Jeanine Cummins's American Dirt is one such novel - and not surprisingly it has received a lot of acclaim including 51,000 reviews on Amazon! 

 Here is my review from Amazon

I came across American Dirt while searching for my next audio book and was captivated in the first few minutes. Midway through the saga, I googled the book and realized it was a bestseller with critical reviews. I decided to tuck aside that piece of information and continued the journey with the protagonist Lydia, her son Luca and their migrant cohorts as they make the treacherous journey "El Norte."

The story begins with Lydia and her eight-year-old son Luca witnessing the brutal murder of 16 of their family members while the pair have a miraculous escape. That sets in motion Lydia’s determination to escape to the US ("El Norte") with her son. We then join Lydia and Luca in their perilous journey on foot and top of goods train as they try to escape the wide net cast by a cartel boss.

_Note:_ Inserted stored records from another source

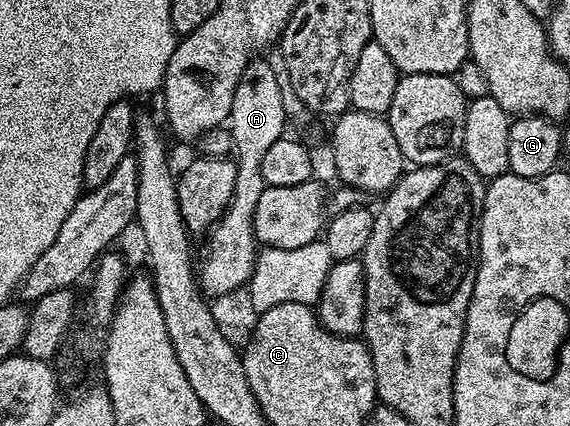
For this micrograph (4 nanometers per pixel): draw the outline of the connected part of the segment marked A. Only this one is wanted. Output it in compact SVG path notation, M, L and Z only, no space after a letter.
M259 60L249 61L234 91L234 103L230 107L230 115L226 122L232 134L232 148L238 158L234 195L223 216L209 234L210 248L204 255L201 267L200 264L198 267L198 283L201 290L214 299L243 288L251 280L258 249L253 235L253 215L263 191L260 188L262 155L266 155L267 149L286 133L286 118L282 107L282 91L278 87L276 65Z

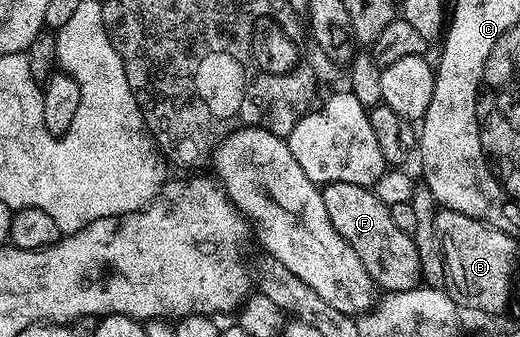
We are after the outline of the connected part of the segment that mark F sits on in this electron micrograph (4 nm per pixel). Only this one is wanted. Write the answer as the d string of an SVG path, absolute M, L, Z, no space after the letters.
M326 183L320 190L331 225L335 225L339 237L355 249L355 257L363 261L363 269L367 269L382 292L406 291L418 286L417 250L413 236L402 233L395 221L391 221L389 207L379 201L376 190L346 183Z

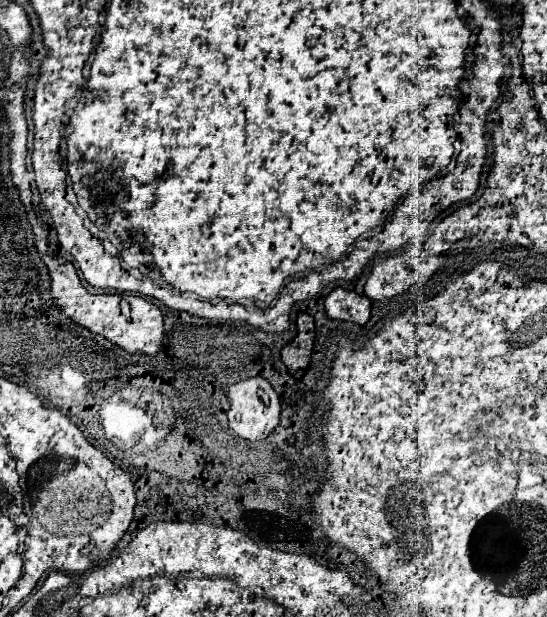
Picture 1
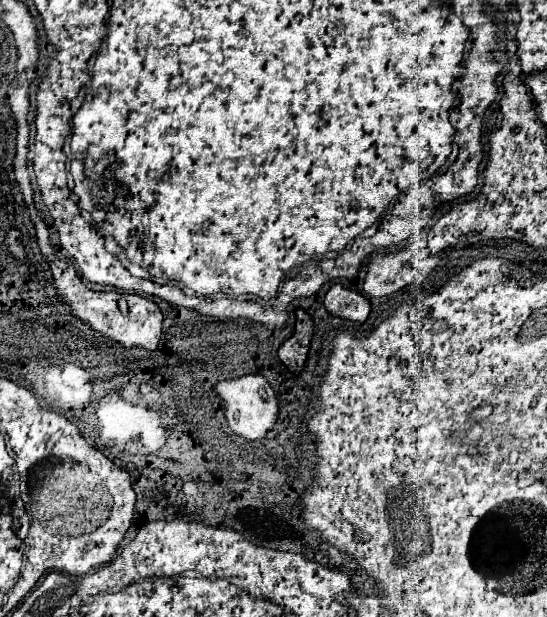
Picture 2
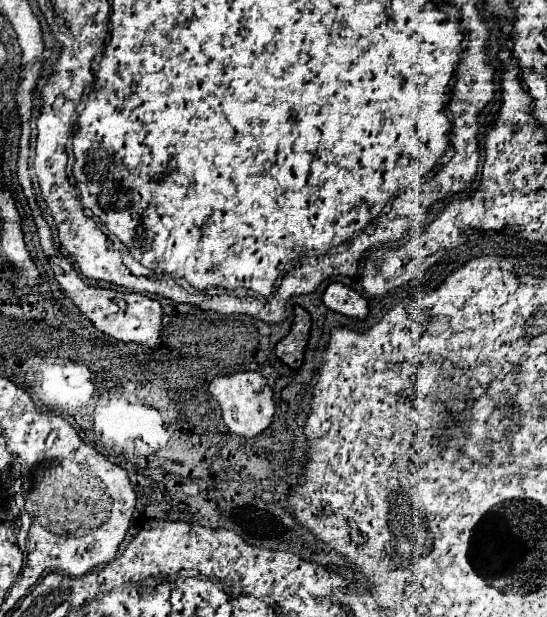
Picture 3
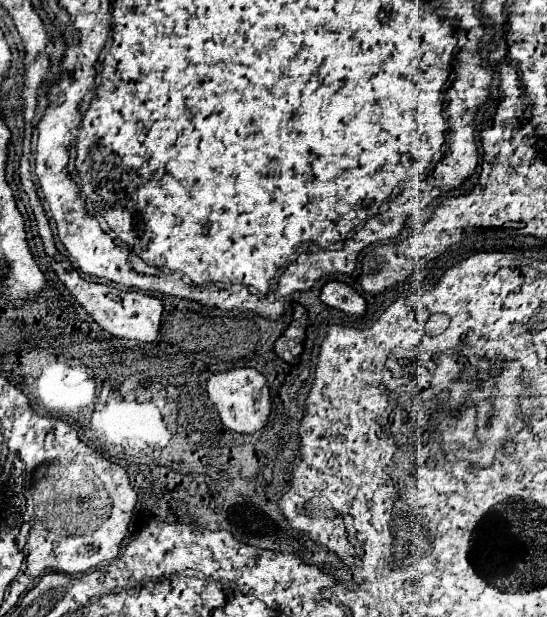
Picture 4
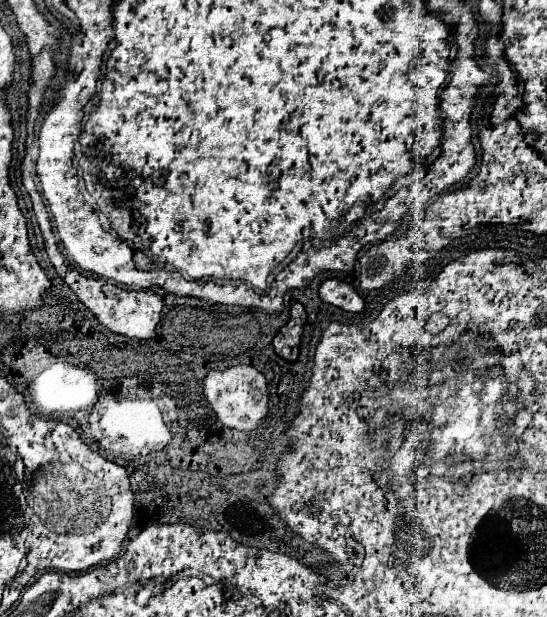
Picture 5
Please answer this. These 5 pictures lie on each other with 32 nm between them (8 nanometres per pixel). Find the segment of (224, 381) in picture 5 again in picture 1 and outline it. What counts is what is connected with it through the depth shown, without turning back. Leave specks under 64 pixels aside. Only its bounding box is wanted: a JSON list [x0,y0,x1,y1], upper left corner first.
[224,376,280,440]

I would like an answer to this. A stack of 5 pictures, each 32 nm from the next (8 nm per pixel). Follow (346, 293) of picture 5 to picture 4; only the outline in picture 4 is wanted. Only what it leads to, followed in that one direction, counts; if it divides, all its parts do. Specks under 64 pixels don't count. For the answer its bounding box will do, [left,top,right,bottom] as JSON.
[320,282,366,316]

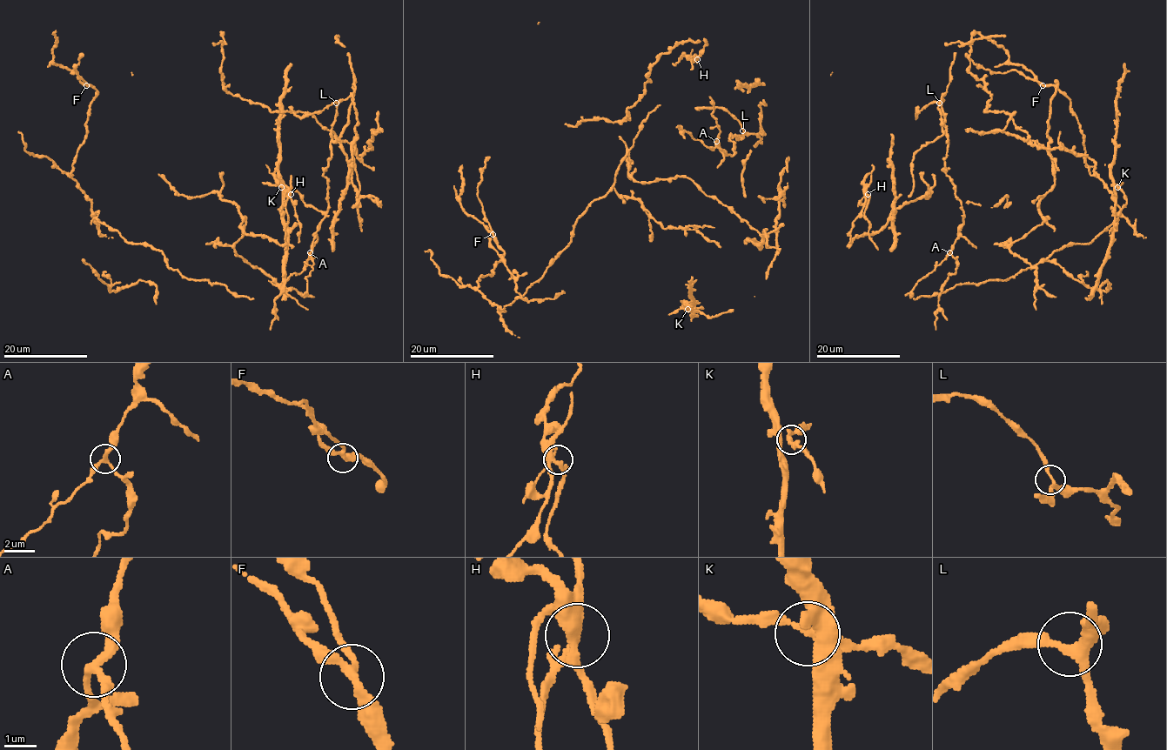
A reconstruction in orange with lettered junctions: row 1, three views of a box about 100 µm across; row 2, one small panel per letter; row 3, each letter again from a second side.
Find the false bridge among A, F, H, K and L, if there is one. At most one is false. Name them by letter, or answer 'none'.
A

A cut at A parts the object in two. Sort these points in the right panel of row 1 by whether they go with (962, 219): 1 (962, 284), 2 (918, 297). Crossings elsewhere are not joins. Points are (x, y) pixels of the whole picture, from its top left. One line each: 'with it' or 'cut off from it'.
1: with it
2: with it

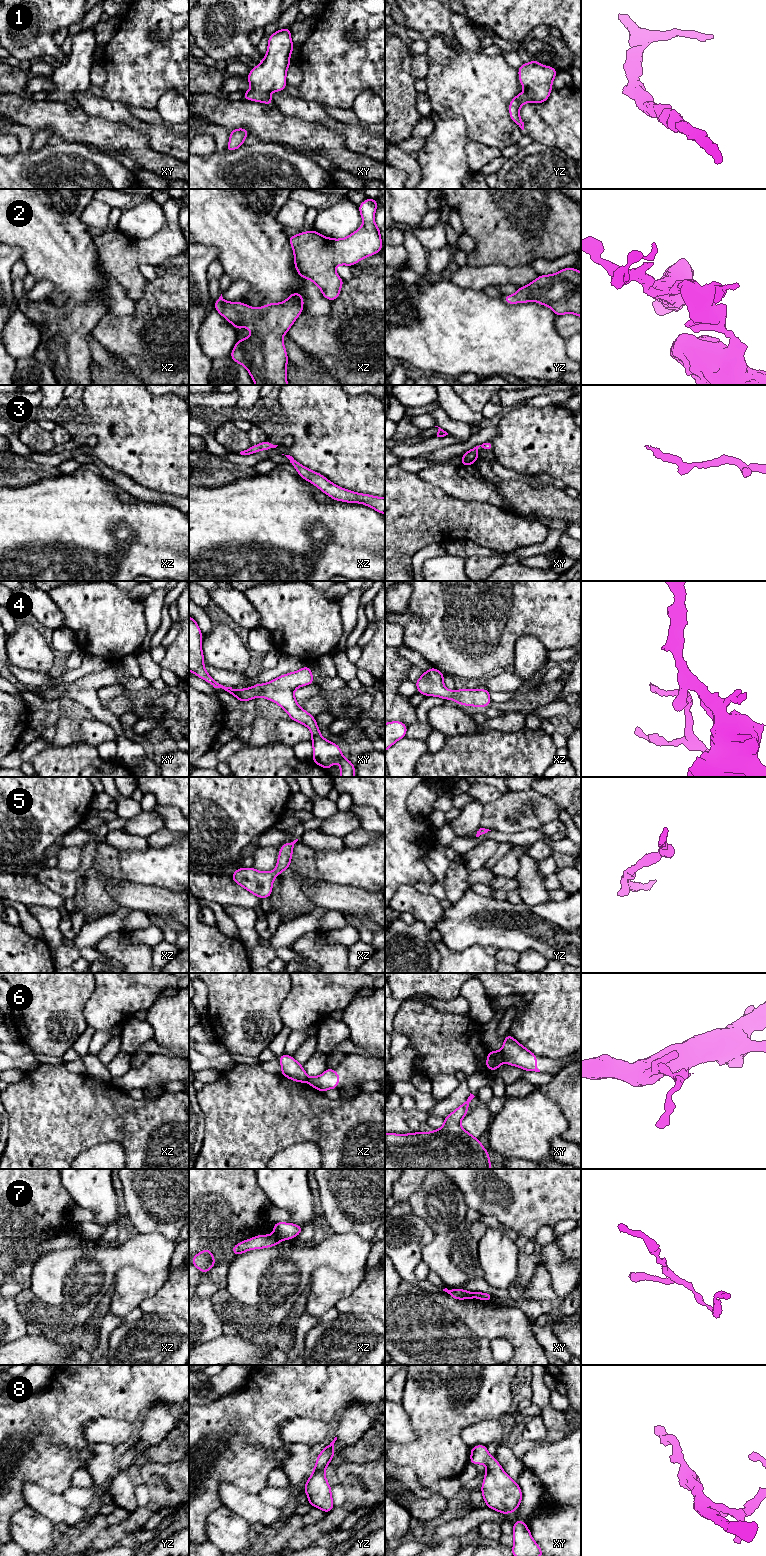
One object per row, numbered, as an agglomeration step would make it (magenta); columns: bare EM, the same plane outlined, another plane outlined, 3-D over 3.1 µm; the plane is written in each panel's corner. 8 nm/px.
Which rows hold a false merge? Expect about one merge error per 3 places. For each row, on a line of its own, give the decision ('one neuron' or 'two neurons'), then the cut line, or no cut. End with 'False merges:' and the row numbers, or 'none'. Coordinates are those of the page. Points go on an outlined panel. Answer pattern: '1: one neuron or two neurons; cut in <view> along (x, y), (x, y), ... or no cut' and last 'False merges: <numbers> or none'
1: one neuron; no cut
2: one neuron; no cut
3: one neuron; no cut
4: one neuron; no cut
5: one neuron; no cut
6: two neurons; cut in xy along (500, 1051), (504, 1061)
7: two neurons; cut in xz along (274, 1232), (280, 1239)
8: one neuron; no cut
False merges: 6, 7

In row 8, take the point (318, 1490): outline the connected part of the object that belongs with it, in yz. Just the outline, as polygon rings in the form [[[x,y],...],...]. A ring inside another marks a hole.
[[[337,1437],[319,1453],[313,1472],[304,1486],[308,1503],[326,1513],[334,1508],[331,1486],[325,1477],[325,1468],[335,1454],[334,1443],[336,1440]]]

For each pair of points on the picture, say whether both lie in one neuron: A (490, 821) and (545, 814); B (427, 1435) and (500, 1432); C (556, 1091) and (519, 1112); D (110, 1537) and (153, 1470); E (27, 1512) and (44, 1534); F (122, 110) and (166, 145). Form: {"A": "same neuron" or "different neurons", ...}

The saga, set in a short span of a few weeks, has a bit of everything – philosophy in the form of Lydia’s oft repeated mantra “try not to think,” suspense, crime, drug lords, cartels and drama. It also tries to give us a glimpse into the sordid state of affairs when a drug-cartel takes over a placid Mexican town. With a few characters who join Lydia and Luca in their journey, the author attempts to highlight why some migrants risk their lives to try to cross the border "El Norte."

Bottomline: Follow Lydia’s advice; “try not to think” of the reviews and just enjoy a good read.